**STATED GOAL:** Can you convert the data into a Markdown table with the columns n and Line? Begin at the first line of the data, stop after the line that has "genus: Stericta", number each row, and leave out blank lines.

**DATASET ROWS:**
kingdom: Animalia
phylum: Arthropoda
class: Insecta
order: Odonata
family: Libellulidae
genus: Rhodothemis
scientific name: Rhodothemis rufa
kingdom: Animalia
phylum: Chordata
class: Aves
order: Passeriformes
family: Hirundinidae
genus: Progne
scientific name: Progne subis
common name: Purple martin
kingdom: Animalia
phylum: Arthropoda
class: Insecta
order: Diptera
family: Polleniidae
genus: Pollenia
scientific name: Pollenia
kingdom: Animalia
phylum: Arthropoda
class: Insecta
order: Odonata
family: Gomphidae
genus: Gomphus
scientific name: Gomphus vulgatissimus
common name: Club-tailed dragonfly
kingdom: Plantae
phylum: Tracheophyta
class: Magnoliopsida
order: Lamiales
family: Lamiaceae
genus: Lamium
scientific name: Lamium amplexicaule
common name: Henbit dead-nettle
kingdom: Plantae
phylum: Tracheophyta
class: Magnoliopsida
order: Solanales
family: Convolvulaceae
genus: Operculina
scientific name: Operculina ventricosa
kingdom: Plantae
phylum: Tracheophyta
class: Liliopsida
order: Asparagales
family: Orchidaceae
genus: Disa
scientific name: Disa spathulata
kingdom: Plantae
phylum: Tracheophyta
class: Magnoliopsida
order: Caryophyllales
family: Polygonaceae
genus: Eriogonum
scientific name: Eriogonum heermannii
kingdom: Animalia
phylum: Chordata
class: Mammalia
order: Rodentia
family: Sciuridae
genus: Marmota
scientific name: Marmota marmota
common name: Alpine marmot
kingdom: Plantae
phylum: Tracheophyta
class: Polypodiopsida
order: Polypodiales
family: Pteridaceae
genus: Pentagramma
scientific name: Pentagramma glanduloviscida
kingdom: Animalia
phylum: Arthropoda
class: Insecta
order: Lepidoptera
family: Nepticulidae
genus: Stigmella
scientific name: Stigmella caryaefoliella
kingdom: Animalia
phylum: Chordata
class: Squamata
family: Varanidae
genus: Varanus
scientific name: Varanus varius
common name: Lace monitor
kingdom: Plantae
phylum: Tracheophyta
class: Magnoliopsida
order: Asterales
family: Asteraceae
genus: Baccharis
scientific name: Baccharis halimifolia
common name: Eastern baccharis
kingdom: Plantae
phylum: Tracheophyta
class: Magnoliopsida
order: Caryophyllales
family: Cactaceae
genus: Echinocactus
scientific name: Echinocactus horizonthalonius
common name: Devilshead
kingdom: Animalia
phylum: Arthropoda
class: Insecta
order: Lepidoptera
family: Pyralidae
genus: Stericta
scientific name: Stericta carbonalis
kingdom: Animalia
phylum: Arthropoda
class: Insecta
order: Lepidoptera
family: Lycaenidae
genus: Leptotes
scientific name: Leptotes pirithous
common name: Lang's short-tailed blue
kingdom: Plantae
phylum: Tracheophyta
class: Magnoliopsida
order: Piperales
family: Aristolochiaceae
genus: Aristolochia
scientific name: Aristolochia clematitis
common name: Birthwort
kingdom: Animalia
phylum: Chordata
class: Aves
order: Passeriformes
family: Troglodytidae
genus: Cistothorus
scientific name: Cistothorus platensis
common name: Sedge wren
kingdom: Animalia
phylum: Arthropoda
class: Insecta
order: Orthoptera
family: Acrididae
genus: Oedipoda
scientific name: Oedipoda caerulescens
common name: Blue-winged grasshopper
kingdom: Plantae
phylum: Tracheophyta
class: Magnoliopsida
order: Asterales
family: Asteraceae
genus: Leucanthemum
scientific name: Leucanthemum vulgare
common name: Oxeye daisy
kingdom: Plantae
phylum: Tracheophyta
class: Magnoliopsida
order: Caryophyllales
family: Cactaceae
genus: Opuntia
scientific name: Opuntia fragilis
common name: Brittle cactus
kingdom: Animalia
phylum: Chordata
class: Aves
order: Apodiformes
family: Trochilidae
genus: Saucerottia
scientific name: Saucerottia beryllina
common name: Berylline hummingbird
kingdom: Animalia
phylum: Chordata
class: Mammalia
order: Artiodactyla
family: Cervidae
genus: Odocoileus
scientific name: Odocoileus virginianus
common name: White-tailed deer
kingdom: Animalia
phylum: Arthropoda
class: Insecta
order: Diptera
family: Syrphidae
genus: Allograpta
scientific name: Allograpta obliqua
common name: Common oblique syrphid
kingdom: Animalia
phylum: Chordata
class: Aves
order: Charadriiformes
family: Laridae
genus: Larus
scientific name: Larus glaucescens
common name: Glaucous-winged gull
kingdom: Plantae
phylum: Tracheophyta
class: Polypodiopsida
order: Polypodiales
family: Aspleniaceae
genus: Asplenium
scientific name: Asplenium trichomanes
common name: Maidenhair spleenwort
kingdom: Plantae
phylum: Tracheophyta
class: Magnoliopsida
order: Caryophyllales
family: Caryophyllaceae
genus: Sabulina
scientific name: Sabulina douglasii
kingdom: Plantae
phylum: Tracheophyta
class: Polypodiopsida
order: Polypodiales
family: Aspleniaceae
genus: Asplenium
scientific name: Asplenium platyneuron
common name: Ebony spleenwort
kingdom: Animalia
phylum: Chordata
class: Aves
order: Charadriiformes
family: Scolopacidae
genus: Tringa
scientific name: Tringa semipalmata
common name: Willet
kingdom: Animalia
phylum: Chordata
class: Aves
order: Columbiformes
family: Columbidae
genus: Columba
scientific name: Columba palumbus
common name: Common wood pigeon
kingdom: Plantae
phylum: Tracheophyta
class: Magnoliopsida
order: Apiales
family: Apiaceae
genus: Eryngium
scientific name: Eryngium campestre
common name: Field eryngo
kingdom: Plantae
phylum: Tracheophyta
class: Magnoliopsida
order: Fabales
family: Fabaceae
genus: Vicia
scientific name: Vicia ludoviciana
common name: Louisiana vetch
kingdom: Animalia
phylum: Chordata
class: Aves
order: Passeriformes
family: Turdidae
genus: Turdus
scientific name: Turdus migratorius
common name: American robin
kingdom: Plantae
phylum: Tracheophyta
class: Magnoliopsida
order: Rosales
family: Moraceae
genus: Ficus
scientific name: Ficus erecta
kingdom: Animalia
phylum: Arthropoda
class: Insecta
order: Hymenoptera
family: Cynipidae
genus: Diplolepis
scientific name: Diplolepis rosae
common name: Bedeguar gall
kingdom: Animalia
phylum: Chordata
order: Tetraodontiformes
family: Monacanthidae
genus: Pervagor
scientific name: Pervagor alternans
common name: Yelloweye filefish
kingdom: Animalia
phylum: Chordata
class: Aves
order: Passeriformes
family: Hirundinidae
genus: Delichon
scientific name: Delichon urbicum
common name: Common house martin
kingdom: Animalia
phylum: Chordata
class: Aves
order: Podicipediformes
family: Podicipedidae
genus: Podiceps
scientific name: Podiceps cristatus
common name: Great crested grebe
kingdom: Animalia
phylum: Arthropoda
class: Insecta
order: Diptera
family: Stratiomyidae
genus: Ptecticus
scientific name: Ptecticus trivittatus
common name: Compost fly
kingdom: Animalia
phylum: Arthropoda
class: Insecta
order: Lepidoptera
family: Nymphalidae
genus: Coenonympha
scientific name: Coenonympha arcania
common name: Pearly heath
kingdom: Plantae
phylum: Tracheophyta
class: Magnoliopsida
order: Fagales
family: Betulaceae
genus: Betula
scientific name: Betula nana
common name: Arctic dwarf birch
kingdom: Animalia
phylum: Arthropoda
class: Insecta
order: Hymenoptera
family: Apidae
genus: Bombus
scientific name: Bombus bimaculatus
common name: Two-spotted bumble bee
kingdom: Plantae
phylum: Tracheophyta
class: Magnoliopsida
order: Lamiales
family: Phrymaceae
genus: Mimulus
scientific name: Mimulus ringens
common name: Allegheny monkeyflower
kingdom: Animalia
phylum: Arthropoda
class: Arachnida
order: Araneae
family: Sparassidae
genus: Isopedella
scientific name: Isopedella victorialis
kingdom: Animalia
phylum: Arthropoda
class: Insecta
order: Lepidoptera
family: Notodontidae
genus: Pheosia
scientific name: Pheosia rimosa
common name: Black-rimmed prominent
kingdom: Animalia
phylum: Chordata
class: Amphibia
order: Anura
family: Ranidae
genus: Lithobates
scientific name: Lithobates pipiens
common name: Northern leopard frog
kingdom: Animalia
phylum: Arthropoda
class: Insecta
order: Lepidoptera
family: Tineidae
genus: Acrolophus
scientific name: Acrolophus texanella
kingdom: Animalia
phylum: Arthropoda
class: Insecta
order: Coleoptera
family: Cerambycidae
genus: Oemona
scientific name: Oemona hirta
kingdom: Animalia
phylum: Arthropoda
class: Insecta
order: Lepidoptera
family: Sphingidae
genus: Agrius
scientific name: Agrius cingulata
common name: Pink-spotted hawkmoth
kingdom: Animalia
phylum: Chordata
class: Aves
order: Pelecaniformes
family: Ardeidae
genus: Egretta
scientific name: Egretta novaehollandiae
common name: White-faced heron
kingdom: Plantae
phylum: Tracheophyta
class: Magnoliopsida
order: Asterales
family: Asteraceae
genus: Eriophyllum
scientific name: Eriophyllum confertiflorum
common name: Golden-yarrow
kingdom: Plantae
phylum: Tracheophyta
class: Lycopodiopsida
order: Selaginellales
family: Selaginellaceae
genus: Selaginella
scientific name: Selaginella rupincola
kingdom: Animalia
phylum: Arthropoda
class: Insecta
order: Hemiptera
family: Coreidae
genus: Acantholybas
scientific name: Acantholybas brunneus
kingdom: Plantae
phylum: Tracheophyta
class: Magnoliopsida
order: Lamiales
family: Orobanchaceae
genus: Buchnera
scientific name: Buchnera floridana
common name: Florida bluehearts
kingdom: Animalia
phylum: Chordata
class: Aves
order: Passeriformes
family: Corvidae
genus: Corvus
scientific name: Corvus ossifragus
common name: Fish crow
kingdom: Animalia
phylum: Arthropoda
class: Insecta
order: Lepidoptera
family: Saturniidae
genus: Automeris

**EXERCISE OUTPUT:**
| n | Line |
|---|---|
| 1 | kingdom: Animalia |
| 2 | phylum: Arthropoda |
| 3 | class: Insecta |
| 4 | order: Odonata |
| 5 | family: Libellulidae |
| 6 | genus: Rhodothemis |
| 7 | scientific name: Rhodothemis rufa |
| 8 | kingdom: Animalia |
| 9 | phylum: Chordata |
| 10 | class: Aves |
| 11 | order: Passeriformes |
| 12 | family: Hirundinidae |
| 13 | genus: Progne |
| 14 | scientific name: Progne subis |
| 15 | common name: Purple martin |
| 16 | kingdom: Animalia |
| 17 | phylum: Arthropoda |
| 18 | class: Insecta |
| 19 | order: Diptera |
| 20 | family: Polleniidae |
| 21 | genus: Pollenia |
| 22 | scientific name: Pollenia |
| 23 | kingdom: Animalia |
| 24 | phylum: Arthropoda |
| 25 | class: Insecta |
| 26 | order: Odonata |
| 27 | family: Gomphidae |
| 28 | genus: Gomphus |
| 29 | scientific name: Gomphus vulgatissimus |
| 30 | common name: Club-tailed dragonfly |
| 31 | kingdom: Plantae |
| 32 | phylum: Tracheophyta |
| 33 | class: Magnoliopsida |
| 34 | order: Lamiales |
| 35 | family: Lamiaceae |
| 36 | genus: Lamium |
| 37 | scientific name: Lamium amplexicaule |
| 38 | common name: Henbit dead-nettle |
| 39 | kingdom: Plantae |
| 40 | phylum: Tracheophyta |
| 41 | class: Magnoliopsida |
| 42 | order: Solanales |
| 43 | family: Convolvulaceae |
| 44 | genus: Operculina |
| 45 | scientific name: Operculina ventricosa |
| 46 | kingdom: Plantae |
| 47 | phylum: Tracheophyta |
| 48 | class: Liliopsida |
| 49 | order: Asparagales |
| 50 | family: Orchidaceae |
| 51 | genus: Disa |
| 52 | scientific name: Disa spathulata |
| 53 | kingdom: Plantae |
| 54 | phylum: Tracheophyta |
| 55 | class: Magnoliopsida |
| 56 | order: Caryophyllales |
| 57 | family: Polygonaceae |
| 58 | genus: Eriogonum |
| 59 | scientific name: Eriogonum heermannii |
| 60 | kingdom: Animalia |
| 61 | phylum: Chordata |
| 62 | class: Mammalia |
| 63 | order: Rodentia |
| 64 | family: Sciuridae |
| 65 | genus: Marmota |
| 66 | scientific name: Marmota marmota |
| 67 | common name: Alpine marmot |
| 68 | kingdom: Plantae |
| 69 | phylum: Tracheophyta |
| 70 | class: Polypodiopsida |
| 71 | order: Polypodiales |
| 72 | family: Pteridaceae |
| 73 | genus: Pentagramma |
| 74 | scientific name: Pentagramma glanduloviscida |
| 75 | kingdom: Animalia |
| 76 | phylum: Arthropoda |
| 77 | class: Insecta |
| 78 | order: Lepidoptera |
| 79 | family: Nepticulidae |
| 80 | genus: Stigmella |
| 81 | scientific name: Stigmella caryaefoliella |
| 82 | kingdom: Animalia |
| 83 | phylum: Chordata |
| 84 | class: Squamata |
| 85 | family: Varanidae |
| 86 | genus: Varanus |
| 87 | scientific name: Varanus varius |
| 88 | common name: Lace monitor |
| 89 | kingdom: Plantae |
| 90 | phylum: Tracheophyta |
| 91 | class: Magnoliopsida |
| 92 | order: Asterales |
| 93 | family: Asteraceae |
| 94 | genus: Baccharis |
| 95 | scientific name: Baccharis halimifolia |
| 96 | common name: Eastern baccharis |
| 97 | kingdom: Plantae |
| 98 | phylum: Tracheophyta |
| 99 | class: Magnoliopsida |
| 100 | order: Caryophyllales |
| 101 | family: Cactaceae |
| 102 | genus: Echinocactus |
| 103 | scientific name: Echinocactus horizonthalonius |
| 104 | common name: Devilshead |
| 105 | kingdom: Animalia |
| 106 | phylum: Arthropoda |
| 107 | class: Insecta |
| 108 | order: Lepidoptera |
| 109 | family: Pyralidae |
| 110 | genus: Stericta |